この記事でわかること
- ✔︎ MI(ミニマルインターベンション)が歯を守る根本的な理由
- ✔︎ 初期虫歯を再石灰化で自然に回復させるアプローチと条件
- ✔︎ レーザーや精密型取りで実現する負担の少ない保存治療の全貌
虫歯と診断されると、「削って詰める」という流れを当然のものとして受け入れてきた方は多いのではないでしょうか。しかし歯科医療の世界では、必要最小限の処置で健全な歯質を最大限残す「MI(ミニマルインターベンション)」という考え方が世界標準として定着しています。一度削った歯は二度と再生せず、修復物の寿命が来るたびに切削量が増えていく現実がある以上、初回から歯質を守る判断が将来の口腔全体の健康を左右します。豊明の歯科医院でもこの潮流に沿った保存治療が実践されており、う蝕検知液・拡大鏡・レーザー・精密型取りといった技術を組み合わせることで、従来より少ない侵襲での治療が可能になっています。本記事では、MI治療の根拠から豊明で受けられる具体的な処置の内容まで、段階的に整理してお伝えします。
- MI(ミニマルインターベンション)の考え方
- 豊明の歯科で実践する削らない保存治療
- 初期虫歯を再石灰化で治すためのアプローチ
- 保存治療で歯の構造を可能な限り温存する
- 痛みを感じにくいレーザー治療の活用
- 豊明周辺で受ける負担の少ない歯科処置
- 保存治療がもたらす術後の快適な生活
- 詰め物の適合性を高めるための精密な型取り
- 健康な歯質を大切にするための診断
- 豊明で選ぶ「削らない」方針の歯科医院
1. MI(ミニマルインターベンション)の考え方
MI(ミニマルインターベンション)は2000年代に国際歯科連盟(FDI)が提唱した治療哲学で、「感染組織のみを精密に除去し、健全な歯質を最大限保存する」ことを大原則としています。従来の歯科治療では「拡大して予防する」という考え方のもと、虫歯の取り残しを防ぐために健康な歯質まで一定の幅で削り取る設計が主流でした。MIでは、接着材料と診断精度の飛躍的な進歩によって、この余分な切削が不要になりつつあります。現代の接着システムは健全な歯面への強固な接着を実現しているため、補綴物を固定するための「形を整える」切削を省ける場面が格段に増えました。歯科臨床において一度削った歯質は元に戻せないという事実は変わりません。修復物には必ず耐用年数があり、詰め替えを繰り返すたびに切削量が蓄積されていく「負のスパイラル」が起きます。この連鎖を断ち切るためにも、初回治療の段階でいかに歯質を守るかが、数十年後の口腔機能を決める重要な分岐点となります。豊明の歯科でもMIの概念を軸に治療方針を組み立てるクリニックが増えており、患者さんへの説明と同意を丁寧に行ううえでこの考え方が共通言語として機能しています。
「削って治す」から「診断して守る」への転換
MIの本質は治療技術だけでなく、診断の精度向上にあります。虫歯を早期発見し、削る必要のない段階で食い止めることが、歯質保存の出発点となります。

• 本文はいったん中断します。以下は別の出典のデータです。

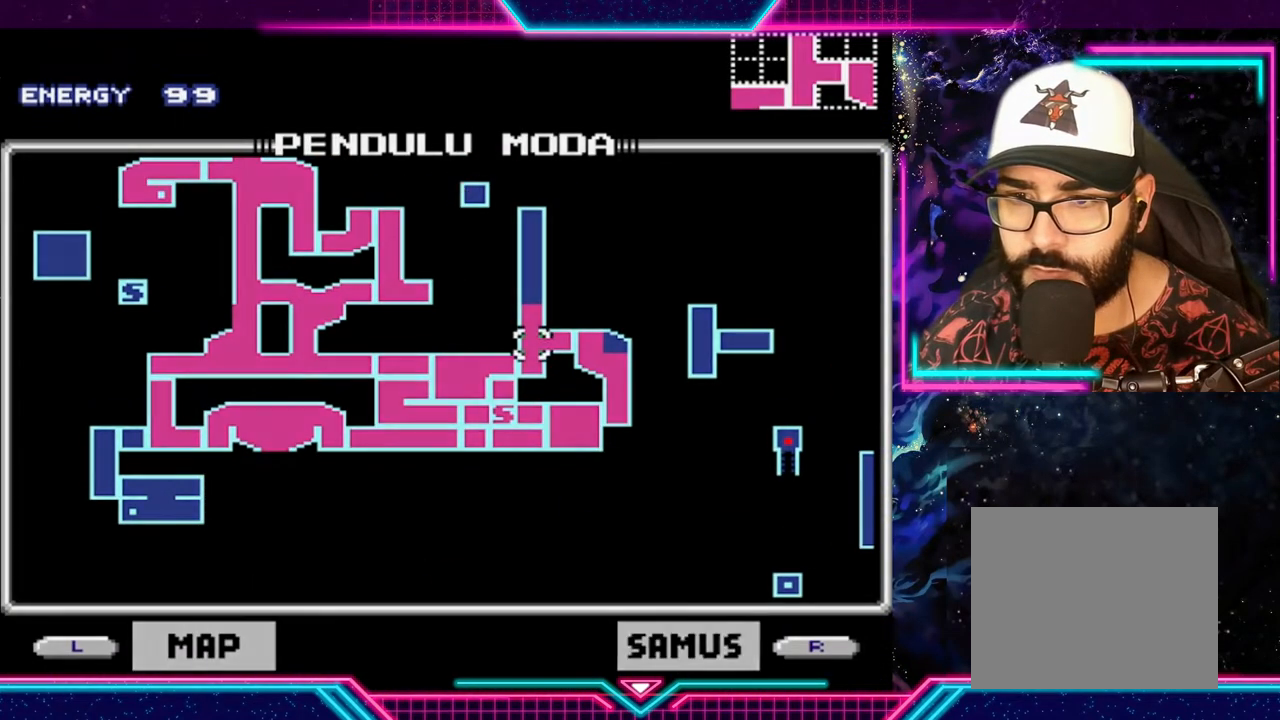
{"buttons": [], "left_stick": "center", "events": [[33, "START", "up"]]}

- 光学的う蝕診断装置(ダイアグノデントなど)は、エックス線では見えにくい初期病変を数値で可視化できます。
- 定期的な診断の積み重ねが、「様子を見て守れる虫歯」と「今すぐ処置が必要な虫歯」の判断精度を高めます。
接着歯科学の進歩がMIを支える技術的背景
コンポジットレジンとセラミックの接着性能の向上により、かつては補綴物の保持力を得るために必要だった切削形態の確保が不要になりつつあります。素材の進化が治療設計の自由度を広げています。
- 現代のボンディングシステムはエナメル質・象牙質双方への高い接着強度を発揮し、小さな窩洞形成での修復を可能にします。
- CAD/CAMセラミックは適合精度が高く、型取りから補綴物完成までの誤差を最小化する役割を担います。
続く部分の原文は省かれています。